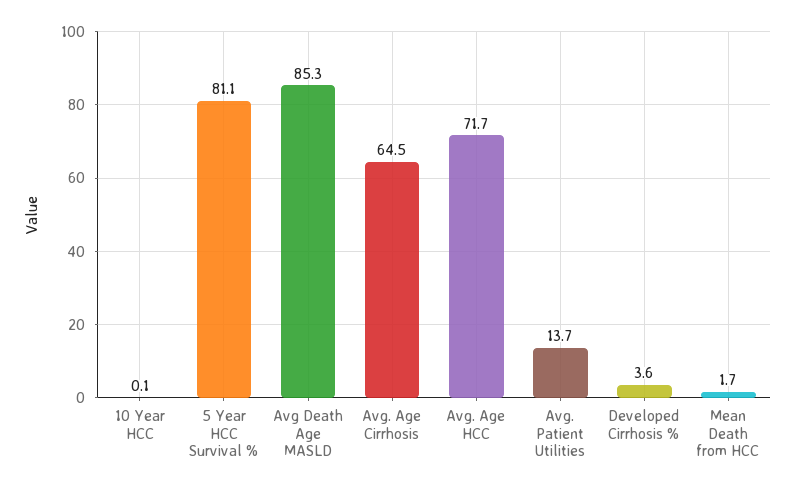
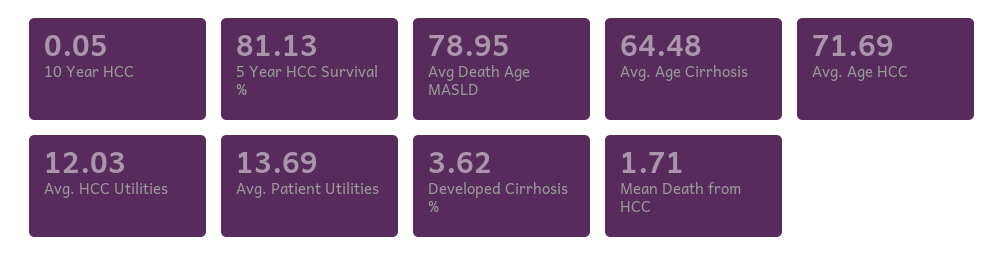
  {
    "10 Year HCC": 0.05,
    "5 Year HCC Survival %": 81.13,
-   "Avg Death Age MASLD": 85.3,
+   "Avg Death Age MASLD": 78.95,
    "Avg. Age Cirrhosis": 64.48,
    "Avg. Age HCC": 71.69,
    "Avg. Patient Utilities": 13.69,
    "Developed Cirrhosis %": 3.62,
-   "Mean Death from HCC": 1.71
+   "Mean Death from HCC": 1.71,
+   "Avg. HCC Utilities": 12.03
  }

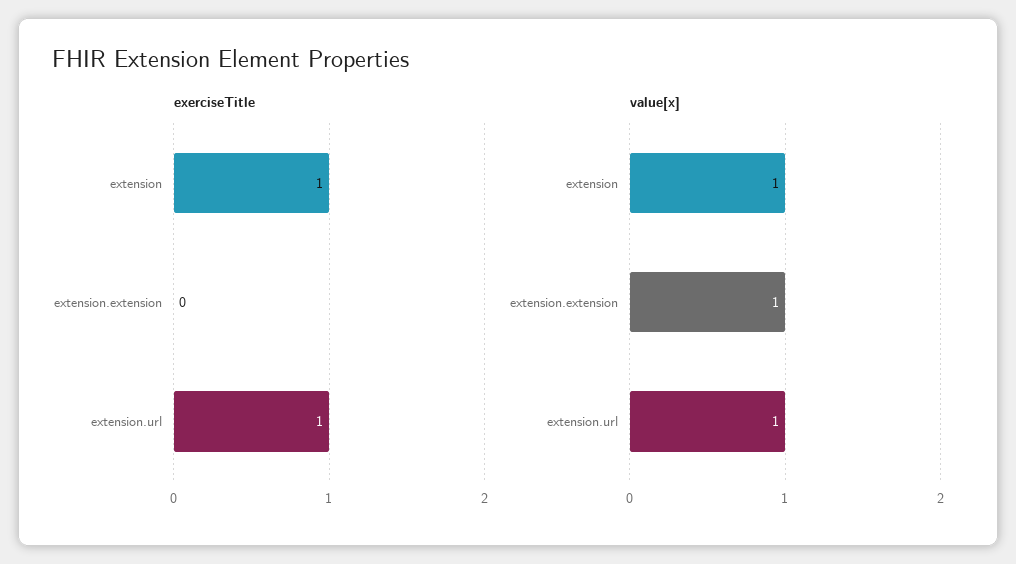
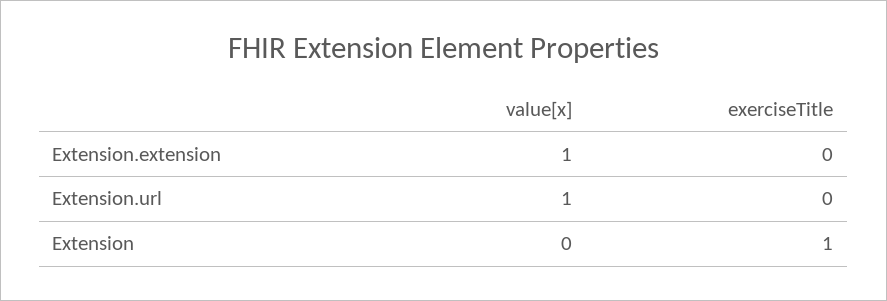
  {
    "exerciseTitle": {
      "extension": 1,
      "extension.extension": 0,
-     "extension.url": 1
+     "extension.url": 0
    },
    "value[x]": {
-     "extension": 1,
+     "extension": 0,
      "extension.extension": 1,
      "extension.url": 1
    }
  }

---

TASK DETAILS: In the entries above, find every line holding the word "MASLD" and copy it out.

RESULT OF THE TASK:
-   "Avg Death Age MASLD": 85.3,
+   "Avg Death Age MASLD": 78.95,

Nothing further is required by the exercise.